Eliezer Yudkowsky comments on Towards a New Decision Theory

Eliezer Yudkowsky 16 Aug 2009 22:08 UTC
2 points

Suppose what you say is correct, that the Winning Thing is to play cooperate in one-shot PD. Then what happens when some player happens to get a brain lesion that causes him to unconsciously play defect without affecting his AI building abilities? He would take everyone else’s lunch money.

Possibly. But it has to be an unpredictable brain lesion—one that is expected to happen with very low frequency. A predictable decision to do this just means that TDTs defect against you. If enough AI-builders do this then TDTs in general defect against each other (with a frequency threshold dependent on relative payoffs) because they have insufficient confidence that they are playing against TDTs rather than special cases in code.

Or if he builds his AI to play defect while everyone else builds their AIs to play cooperate, his AI then takes over the world.

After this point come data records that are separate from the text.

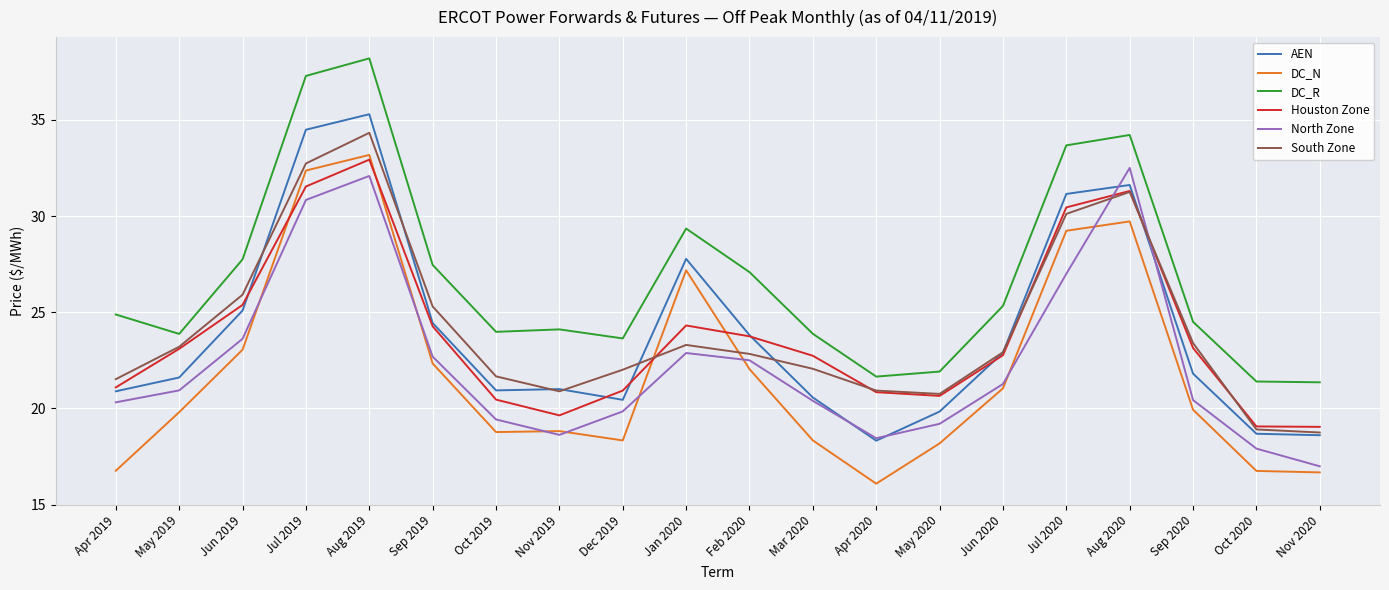

What position from the left is Mar 2020?

12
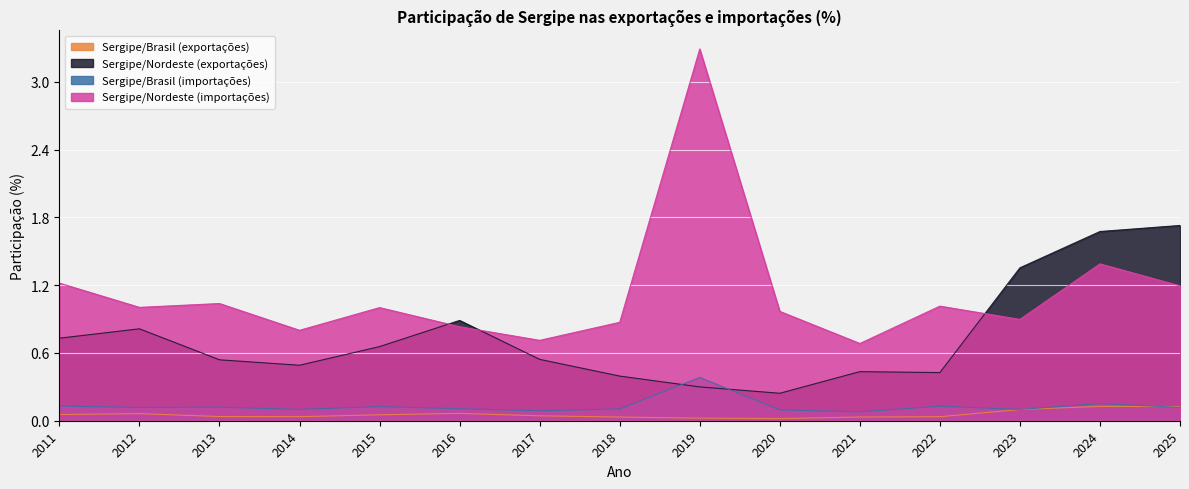

Rank the categories by Sergipe/Nordeste (importações) value from lowest to highest.

2021, 2017, 2014, 2016, 2018, 2023, 2020, 2015, 2012, 2022, 2013, 2025, 2011, 2024, 2019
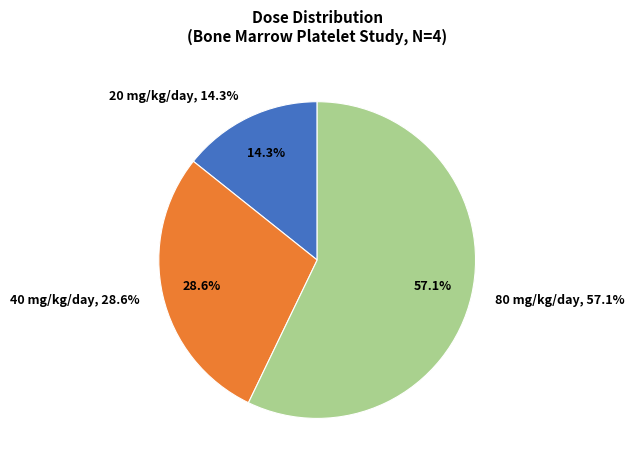

Between Dose Level 3 (80 mg/kg/day) and Dose Level 1 (20 mg/kg/day), which is larger?

Dose Level 3 (80 mg/kg/day)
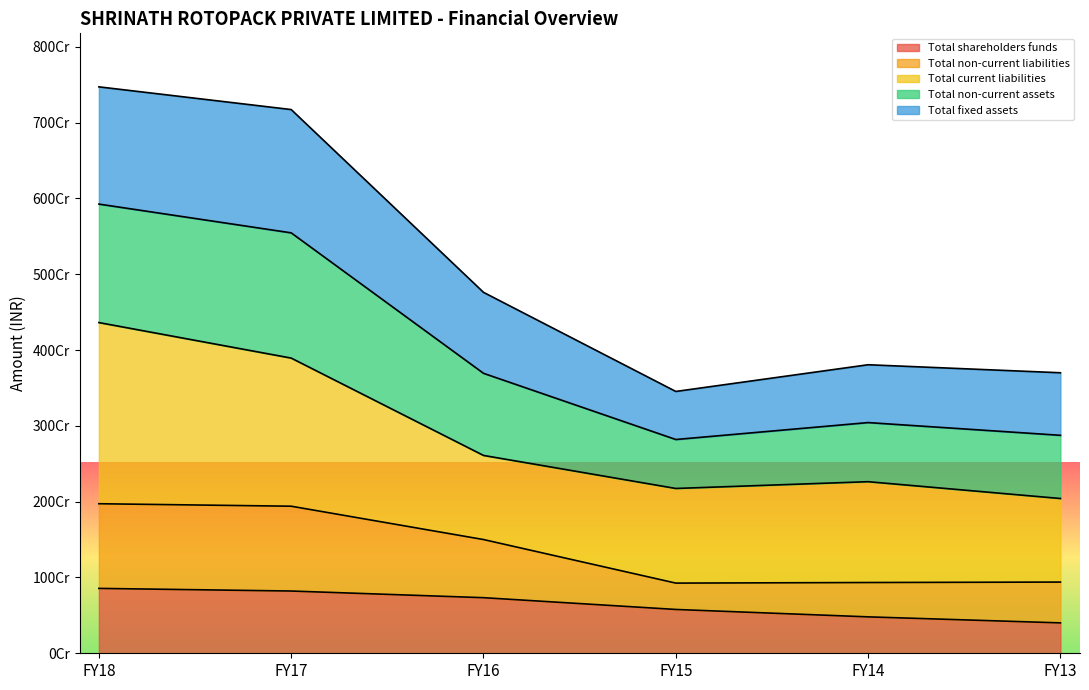

Is it true that Total non-current liabilities equals 3117186903 at FY17?

False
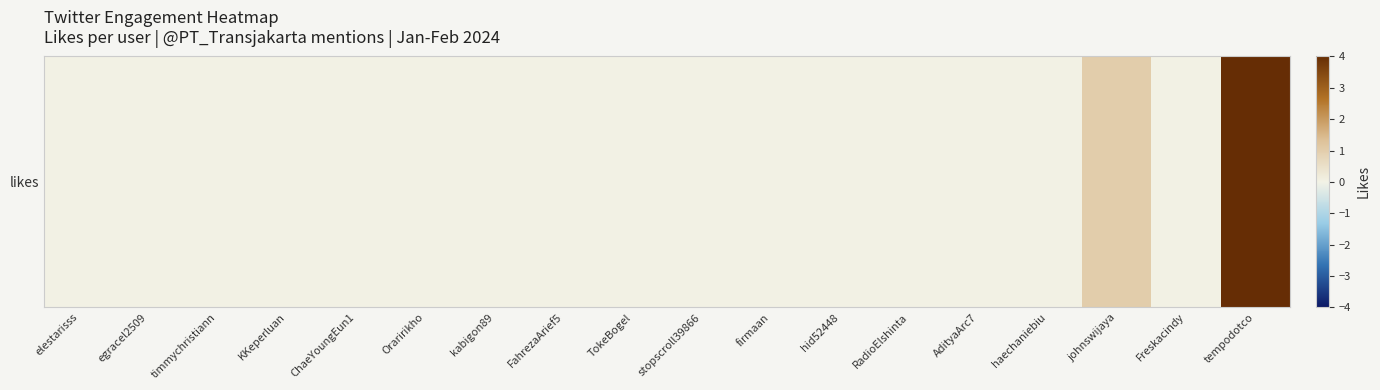

Which has a higher value, kabigon89 or FahrezaArief5?

kabigon89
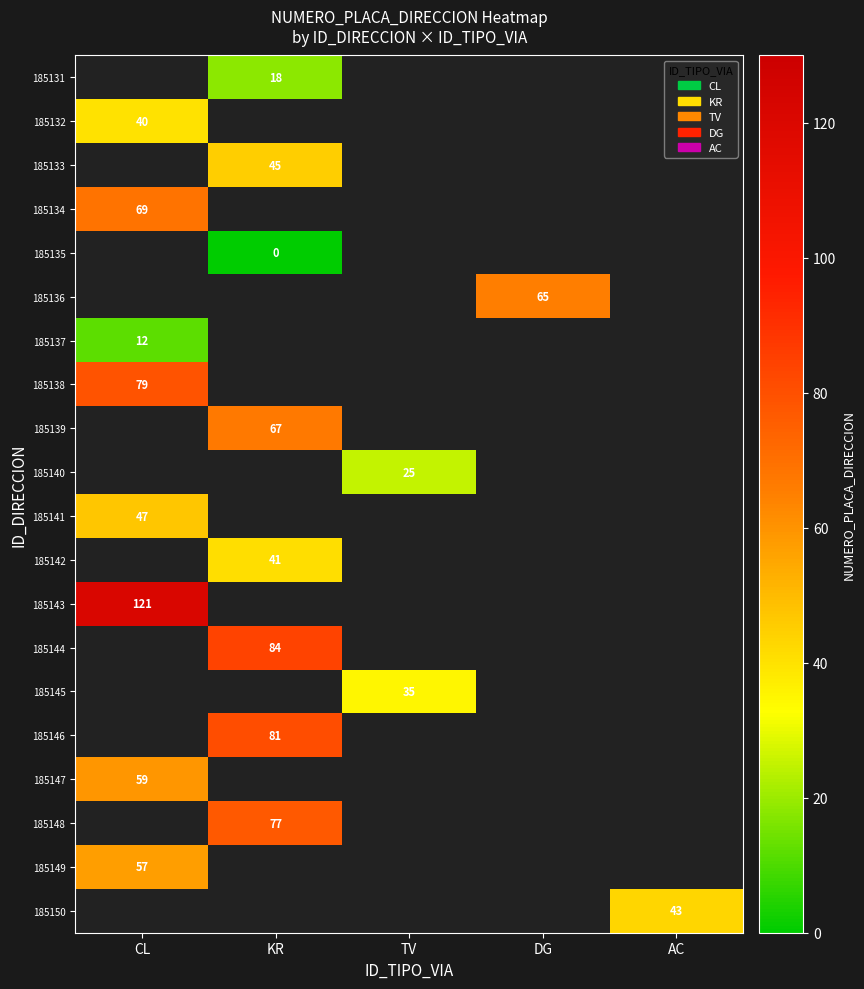

The 185131 series shows 6 at KR. True or false?

False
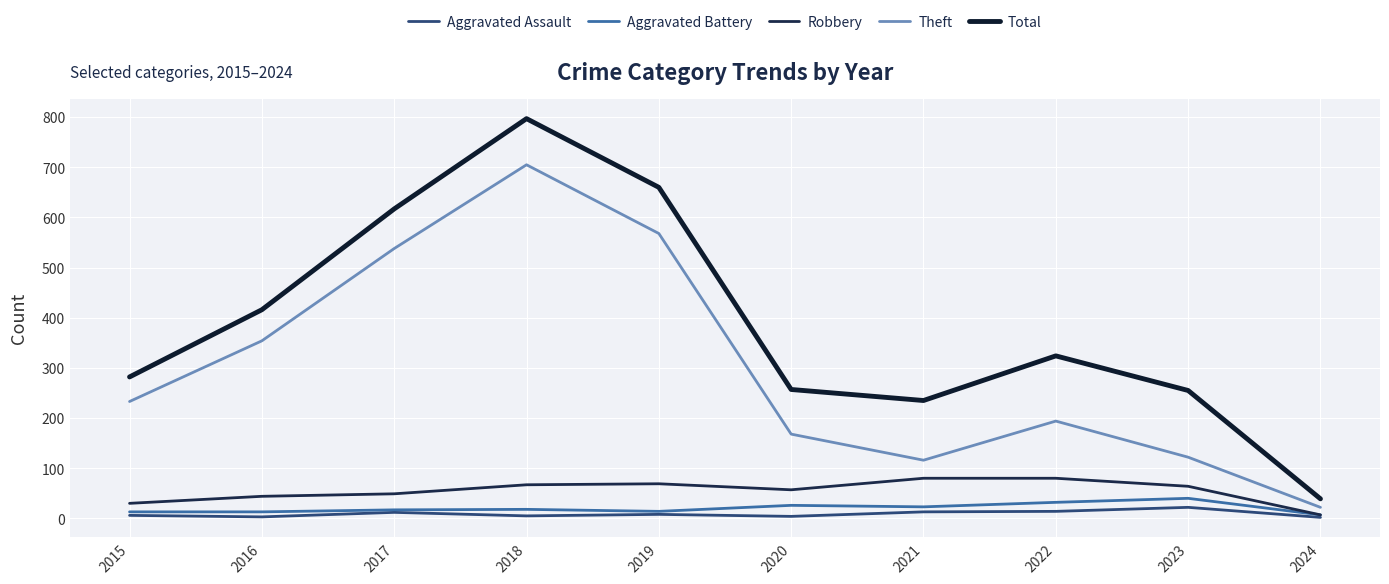

What is the value of the Total point at the 3rd from the left?

617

No one is talking about building AIs to cooperate. You do not want AIs that cooperate on the one-shot true PD. You want AIs that cooperate if and only if the opponent cooperates if and only if your AI cooperates. So yes, if you defect when others expect you to cooperate, you can pwn them; but why do you expect that AIs would expect you to cooperate (conditional on their cooperation) if “the smart thing to do” is to build an AI that defects? AIs with good epistemic models would then just expect other AIs that defect.
- Wei Dai 16 Aug 2009 22:13 UTC
  0 points
  Parent
  The comment you responded to was mostly obsoleted by this one, which represents my current position. Please respond to that one instead. Sorry for making you waste your time!